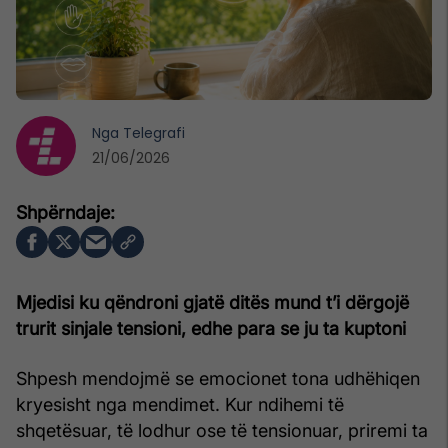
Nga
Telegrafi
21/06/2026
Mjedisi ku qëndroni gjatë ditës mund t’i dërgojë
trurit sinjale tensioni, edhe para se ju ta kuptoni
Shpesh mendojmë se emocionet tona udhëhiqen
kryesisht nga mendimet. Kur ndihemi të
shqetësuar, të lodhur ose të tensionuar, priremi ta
* * *
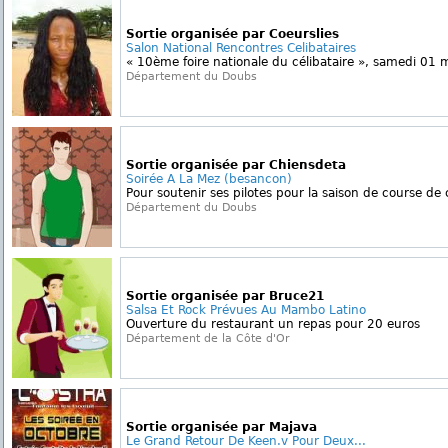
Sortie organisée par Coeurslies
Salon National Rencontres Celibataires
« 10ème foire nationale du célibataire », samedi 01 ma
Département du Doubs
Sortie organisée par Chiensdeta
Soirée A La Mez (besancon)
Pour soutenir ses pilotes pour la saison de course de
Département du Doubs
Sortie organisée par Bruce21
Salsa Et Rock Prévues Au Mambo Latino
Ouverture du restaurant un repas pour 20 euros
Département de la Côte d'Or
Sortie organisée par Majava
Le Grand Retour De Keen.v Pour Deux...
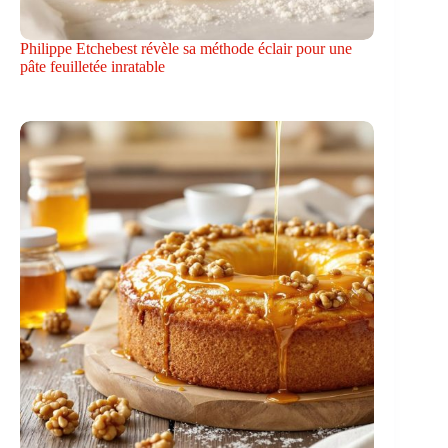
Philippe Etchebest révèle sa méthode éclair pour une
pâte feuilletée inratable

■ **Directions for this task**:
Starting at the line that has "Mjedisi ku qëndroni" in the records above, restate word for word every line until the one that has "shqetësuar, të lodhur", and include that one as well.

■ **Solution to the exercise**:
Mjedisi ku qëndroni gjatë ditës mund t’i dërgojë
trurit sinjale tensioni, edhe para se ju ta kuptoni
Shpesh mendojmë se emocionet tona udhëhiqen
kryesisht nga mendimet. Kur ndihemi të
shqetësuar, të lodhur ose të tensionuar, priremi ta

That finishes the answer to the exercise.